On Sunday morning, Fischer and volunteer Hillary Novak are perched on the edge of their seats in the top rows of the sale barn. Their list has grown from 20 to 28 animals—including a must-have blue roan that was stolen from a holding pen at a previous auction. A familiar cast of traders and kill buyers who ship directly to Mexico are filing into the barn. Fischer points out a couple of them whom she says like to bid up the price of a horse if they know she wants it, just to spite her.

With hundreds of animals to sell, the auction runs at breathless speed. Horses and donkeys of all ages, sizes, and conditions are sent onto the floor, snapped up in a flash, and whisked out the door. Fischer goes on a bidding streak, buying three horses in quick succession while Novak livestreams on Instagram and tracks the multiplying donations.

For every horse they rescue, the auction house and traders buy many more for slaughter.
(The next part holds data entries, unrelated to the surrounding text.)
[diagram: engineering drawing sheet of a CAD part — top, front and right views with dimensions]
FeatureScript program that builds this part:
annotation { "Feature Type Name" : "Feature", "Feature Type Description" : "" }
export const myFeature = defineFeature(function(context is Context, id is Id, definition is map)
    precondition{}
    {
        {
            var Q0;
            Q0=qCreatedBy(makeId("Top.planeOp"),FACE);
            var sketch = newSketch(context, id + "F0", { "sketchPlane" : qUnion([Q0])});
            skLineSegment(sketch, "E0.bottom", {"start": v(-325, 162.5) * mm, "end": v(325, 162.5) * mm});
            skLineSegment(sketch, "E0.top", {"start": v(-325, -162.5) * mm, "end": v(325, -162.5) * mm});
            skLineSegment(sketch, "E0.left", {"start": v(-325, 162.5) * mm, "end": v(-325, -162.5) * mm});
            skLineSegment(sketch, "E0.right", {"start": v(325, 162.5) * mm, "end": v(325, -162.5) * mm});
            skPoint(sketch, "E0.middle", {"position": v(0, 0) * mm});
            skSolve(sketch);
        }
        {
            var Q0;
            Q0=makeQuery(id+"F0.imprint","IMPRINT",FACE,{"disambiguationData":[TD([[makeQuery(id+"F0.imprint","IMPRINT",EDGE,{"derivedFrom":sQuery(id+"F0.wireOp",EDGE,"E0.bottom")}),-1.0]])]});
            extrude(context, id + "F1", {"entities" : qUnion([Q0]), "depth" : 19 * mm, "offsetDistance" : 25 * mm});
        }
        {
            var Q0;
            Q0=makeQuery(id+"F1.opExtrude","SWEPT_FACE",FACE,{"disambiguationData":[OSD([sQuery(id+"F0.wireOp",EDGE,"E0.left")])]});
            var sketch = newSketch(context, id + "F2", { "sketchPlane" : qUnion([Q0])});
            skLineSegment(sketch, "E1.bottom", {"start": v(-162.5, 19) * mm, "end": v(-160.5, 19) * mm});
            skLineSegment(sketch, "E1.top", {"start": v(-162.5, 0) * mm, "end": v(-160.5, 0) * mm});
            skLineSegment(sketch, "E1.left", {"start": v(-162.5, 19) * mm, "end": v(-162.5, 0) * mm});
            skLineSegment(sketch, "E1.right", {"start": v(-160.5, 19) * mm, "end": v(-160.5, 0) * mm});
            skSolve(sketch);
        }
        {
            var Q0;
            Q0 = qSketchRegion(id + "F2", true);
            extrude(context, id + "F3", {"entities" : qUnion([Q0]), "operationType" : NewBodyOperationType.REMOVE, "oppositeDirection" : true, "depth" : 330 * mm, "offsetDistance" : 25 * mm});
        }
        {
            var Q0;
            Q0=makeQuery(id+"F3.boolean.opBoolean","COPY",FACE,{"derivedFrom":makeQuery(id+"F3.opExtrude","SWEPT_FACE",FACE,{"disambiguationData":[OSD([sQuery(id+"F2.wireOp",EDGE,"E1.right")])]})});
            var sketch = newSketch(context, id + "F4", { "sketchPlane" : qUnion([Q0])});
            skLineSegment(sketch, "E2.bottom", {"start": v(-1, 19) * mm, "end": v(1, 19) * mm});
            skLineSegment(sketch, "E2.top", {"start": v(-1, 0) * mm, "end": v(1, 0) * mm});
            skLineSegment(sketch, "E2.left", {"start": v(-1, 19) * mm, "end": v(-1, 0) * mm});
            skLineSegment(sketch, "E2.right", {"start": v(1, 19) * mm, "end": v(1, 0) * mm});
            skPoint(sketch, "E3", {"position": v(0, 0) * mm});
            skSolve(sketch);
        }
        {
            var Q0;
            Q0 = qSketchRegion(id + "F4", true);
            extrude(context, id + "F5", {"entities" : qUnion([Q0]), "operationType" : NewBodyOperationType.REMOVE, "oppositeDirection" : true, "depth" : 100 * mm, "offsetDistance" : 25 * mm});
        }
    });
Charlie Carter, a gruff kill-pen owner from Stroud, Oklahoma, boasts that for years, he was the top horse buyer in the country, shipping hundreds of animals to meat processors every week, until the last U.S. plant was shut down in 2007. These days, he rounds up bottom-tier horses and tries to give them a second chance by reselling them online. “Anything that rides that we can do something with, we try and do it,” he says, “but the rest gotta go somewhere,” referring to the slaughterhouse.

Derrick Moody, a 37-year-old African American trader from Hearne, Texas, is blunt about the lure of fast money. Two years ago, he bought his first horse for $400 and sold it the next day for $1,200. “After that I was hooked,” Moody smiles. “Now I dream of horses.” He and his twin brother, Eric, travel to eight auctions around the Southwest each month and earn a steady living flipping an average of 100 to 150 horses.

Moody grew up riding horses and competing in rodeo events where grit and skill earned respect. A stream of acquaintances walk up to swap news and crack jokes. “Everybody here is nice, polite, treats you the same,” he says, leaning against a horse pen, hands framing one of his silver champion buckles.

That sentiment is shared by Jesus “Chuy” Mendez , a Mexican American vaquero from El Paso, Texas. Mendez runs a cattle ranch near the border and spends time on both sides trading horses with his eight-year-old son, Jesus Jr, in tow. The father-son duo has brought four seasoned ranch horses to Bowie, and they take turns putting them through the paces on the auction floor in a whirling blur of matching indigo denim.

The recovered blue roan Fischer has her sights on finally comes up for sale. She insists she’ll pay “whatever it takes” to bring him home and has enlisted a proxy buyer to keep rival traders from clocking her interest. A bidding war breaks out that sends the price climbing to $5,000, $6,000, $7,000, until a miscue between Fischer and her proxy buyer results in the horse’s sale to another bidder for $7,500. The error has her seething under the brim of a baseball cap.

But Fischer is relentless. After repeated phone calls, the buyer agrees to sell her the horse. By the time the auction closes at 5 p.m., she’s bought every one of the 28 horses and donkeys on her list and raised $68,000 on social media with help from B-list celebrities—enough to cover all her costs. Now begins the laborious work of finding homes for the animals, some of the roughly 250 in Fischer’s care network.

“I wish I could stop all of them from being shipped to slaughter, but what else is there, ” she says, lamenting the lack of rescue resources, and the burden this places on small-time activists faced with a deluge of horses in need.